What’s missing from the announcement?
Meerkat ships with strong architectural claims and no production latency benchmarks, no public availability timeline, and a scope deliberately capped at control-plane state. The blog is careful about what it does and does not claim. It publishes no write or read latency distributions, gives no throughput or scalability ceiling, and commits to no date for external availability, describing Meerkat as ‘kept internal-only for the immediate future.’ What it does promise is more detail: the blog describes this introduction as groundwork for ‘Meerkat-related blog posts to come.’
The conservatism is appropriate and probably correct. QuePaxa is subtle enough that Cloudflare has spent a year building Meerkat before trusting it with even control-plane state. The interesting claim, that running leaderless, timeout-free consensus across 330+ edge locations buys availability that region-pinned Raft cannot, is plausible and well-motivated by the incidents Cloudflare cites. The unproven claim is that the resulting write-latency tax is tolerable beyond a narrow control-plane niche, and on that the announcement is silent by design.
For practitioners, Meerkat is worth tracking but not yet worth planning around. The architecture is a genuine departure from the leader-and-region model that dominates geo-distributed systems, and the choice of QuePaxa is a bet that timeout-driven leader election is the wrong default on networks as hostile as the public Internet. Whether that bet extends past infrequently written control-plane data depends on numbers Cloudflare has not yet published.

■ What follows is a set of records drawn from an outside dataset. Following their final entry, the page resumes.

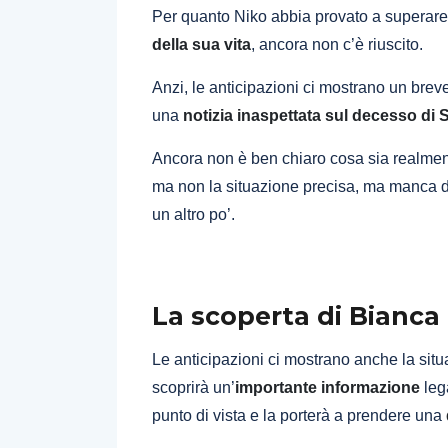
Per quanto Niko abbia provato a superare 
della sua vita
, ancora non c’è riuscito.
Anzi, le anticipazioni ci mostrano un brev
una
notizia inaspettata sul decesso di
Ancora non è ben chiaro cosa sia realment
ma non la situazione precisa, ma manca da
un altro po’.
La scoperta di Bianca 
Le anticipazioni ci mostrano anche la sit
scoprirà un’
importante informazione
leg
punto di vista e la porterà a prendere una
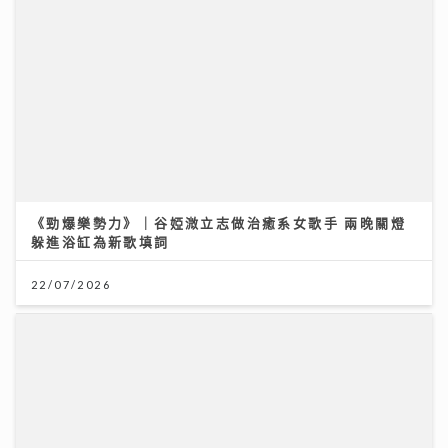
《原來生活好快樂》｜張馳豪大嘆拍劇未獻熒幕初吻 新
歌《樂活道》玩出新鮮感唱功大有進步
《勁爆樂勢力》｜谷婭溦立志做治癒系女歌手 兩晚關燈
04/08/2026
躲進浴缸為新歌填詞
22/07/2026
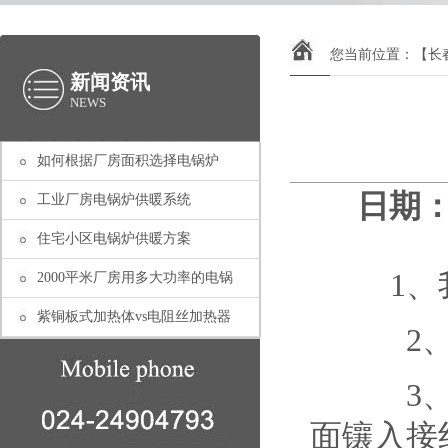
您当前位置：
【长
新闻资讯
NEWS
如何根据厂房面积选择电锅炉
日期：2
工业厂房电锅炉供暖系统
住宅小区电锅炉供暖方案
1、我们
2000平米厂房用多大功率的电锅
紫铜板式加热体vs电阻丝加热器
2、其
3、接
面镶入接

Frequently Asked Questions
When is Meerkat the wrong tool for a workload?
Meerkat is a poor fit for write-heavy transactional workloads, such as database rows updated on every request. Every commit must wait for a round trip across a geographically dispersed majority, so p99 write latency can climb above 100 milliseconds and throughput becomes bounded by cross-region round-trip time rather than CPU or disk. For those workloads, region-pinned Raft or a clock-backed system like Spanner is likely cheaper.
How is QuePaxa different from Raft during a network partition?
QuePaxa is designed so that all replicas can accept writes at all times and the protocol never halts progress because of a timeout. That differs from Raft, where a leader election timeout is the only way to recover from a failed leader and where overly aggressive timeouts can depose a healthy one during a transient latency spike.
What operational costs come with a Meerkat deployment?
A cluster needs 2f + 1 replicas, each fully meshed with every other across Cloudflare’s edge. Control-plane bandwidth for the replicated log therefore scales with the number of replicas and their geographic spread, not just with application request volume. Operators also have to monitor quorum reachability and per-link round-trip time instead of simply watching whether a leader is alive.
Can a Meerkat client still fail even when the service is available?
Yes. The service as a whole stays available only when a majority of replicas can communicate and the client can reach one of them. A client pinned to a minority partition, or whose nearest replica has lost its path to the majority, will stall even though the rest of the cluster is healthy.
What would make Cloudflare rethink Meerkat’s design?
If production benchmarks show the cross-region write-latency tax is too high for even infrequently written control-plane state, or if log-replication bandwidth across hundreds of edge locations becomes the dominant cost, Cloudflare would likely fall back to region pinning or specialized timing hardware like Spanner’s TrueTime. Meerkat is currently a bet that availability matters more than write speed; measured numbers could change that bet.